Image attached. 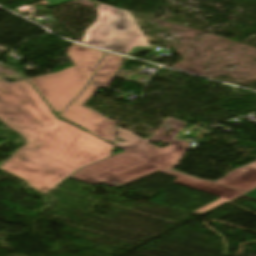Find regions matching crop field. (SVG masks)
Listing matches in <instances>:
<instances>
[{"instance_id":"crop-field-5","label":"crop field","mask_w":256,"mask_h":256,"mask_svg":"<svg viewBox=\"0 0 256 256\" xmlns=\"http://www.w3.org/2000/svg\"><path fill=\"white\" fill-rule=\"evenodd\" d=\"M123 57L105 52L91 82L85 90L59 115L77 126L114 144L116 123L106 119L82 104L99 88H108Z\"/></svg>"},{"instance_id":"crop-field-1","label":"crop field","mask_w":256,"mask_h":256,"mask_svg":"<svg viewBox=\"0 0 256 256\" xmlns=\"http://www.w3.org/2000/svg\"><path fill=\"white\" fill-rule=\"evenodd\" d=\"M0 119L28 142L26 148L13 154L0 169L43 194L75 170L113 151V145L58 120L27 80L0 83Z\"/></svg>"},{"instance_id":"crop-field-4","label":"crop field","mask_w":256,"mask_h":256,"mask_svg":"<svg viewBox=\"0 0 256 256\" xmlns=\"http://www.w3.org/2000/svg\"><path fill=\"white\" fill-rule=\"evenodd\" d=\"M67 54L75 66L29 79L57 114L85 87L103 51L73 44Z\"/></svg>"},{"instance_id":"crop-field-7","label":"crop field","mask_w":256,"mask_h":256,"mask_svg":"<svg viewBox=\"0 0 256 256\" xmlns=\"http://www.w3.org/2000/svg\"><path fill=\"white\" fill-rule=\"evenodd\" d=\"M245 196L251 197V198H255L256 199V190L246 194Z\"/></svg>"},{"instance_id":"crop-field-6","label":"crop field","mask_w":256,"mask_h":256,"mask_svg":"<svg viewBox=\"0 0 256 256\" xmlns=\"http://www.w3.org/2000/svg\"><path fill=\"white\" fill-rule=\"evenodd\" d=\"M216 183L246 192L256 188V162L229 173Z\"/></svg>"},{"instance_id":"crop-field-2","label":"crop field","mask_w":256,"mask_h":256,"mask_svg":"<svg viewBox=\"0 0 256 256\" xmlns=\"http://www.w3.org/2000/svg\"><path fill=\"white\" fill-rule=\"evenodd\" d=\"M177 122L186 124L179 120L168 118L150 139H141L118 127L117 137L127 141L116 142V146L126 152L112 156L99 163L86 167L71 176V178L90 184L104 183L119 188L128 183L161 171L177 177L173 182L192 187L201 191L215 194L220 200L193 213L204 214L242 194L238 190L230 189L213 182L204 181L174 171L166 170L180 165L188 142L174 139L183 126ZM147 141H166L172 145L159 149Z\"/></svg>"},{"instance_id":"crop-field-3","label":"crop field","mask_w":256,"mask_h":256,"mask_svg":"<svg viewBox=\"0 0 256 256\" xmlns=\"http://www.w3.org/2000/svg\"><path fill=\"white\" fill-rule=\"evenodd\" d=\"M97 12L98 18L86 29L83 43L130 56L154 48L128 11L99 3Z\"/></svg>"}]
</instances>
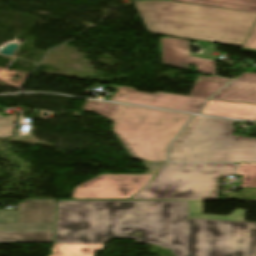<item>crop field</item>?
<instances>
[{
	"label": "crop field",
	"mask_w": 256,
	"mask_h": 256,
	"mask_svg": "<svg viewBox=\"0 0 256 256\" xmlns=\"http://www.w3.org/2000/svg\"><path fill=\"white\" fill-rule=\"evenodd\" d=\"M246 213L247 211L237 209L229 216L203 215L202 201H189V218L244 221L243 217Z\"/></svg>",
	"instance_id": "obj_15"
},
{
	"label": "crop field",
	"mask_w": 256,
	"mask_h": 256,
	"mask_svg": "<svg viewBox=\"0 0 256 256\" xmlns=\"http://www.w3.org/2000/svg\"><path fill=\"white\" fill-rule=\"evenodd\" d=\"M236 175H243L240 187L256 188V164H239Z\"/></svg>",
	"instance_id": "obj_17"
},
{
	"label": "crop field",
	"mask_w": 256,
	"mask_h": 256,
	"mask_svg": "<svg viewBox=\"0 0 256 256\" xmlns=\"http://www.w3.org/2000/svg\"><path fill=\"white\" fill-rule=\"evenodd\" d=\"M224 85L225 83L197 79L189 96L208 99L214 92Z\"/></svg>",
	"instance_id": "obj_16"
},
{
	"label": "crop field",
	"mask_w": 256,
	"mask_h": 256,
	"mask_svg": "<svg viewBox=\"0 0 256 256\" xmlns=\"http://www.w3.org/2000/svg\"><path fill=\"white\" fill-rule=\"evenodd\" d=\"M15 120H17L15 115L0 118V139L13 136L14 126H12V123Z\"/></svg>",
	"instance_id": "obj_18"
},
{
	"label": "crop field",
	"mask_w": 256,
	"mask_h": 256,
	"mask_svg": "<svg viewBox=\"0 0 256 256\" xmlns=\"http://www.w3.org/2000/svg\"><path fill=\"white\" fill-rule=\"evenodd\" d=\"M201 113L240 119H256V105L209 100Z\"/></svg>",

◆ ◆ ◆ ◆ ◆

Return each line of the items above that contains the string "instances".

Listing matches in <instances>:
<instances>
</instances>
<instances>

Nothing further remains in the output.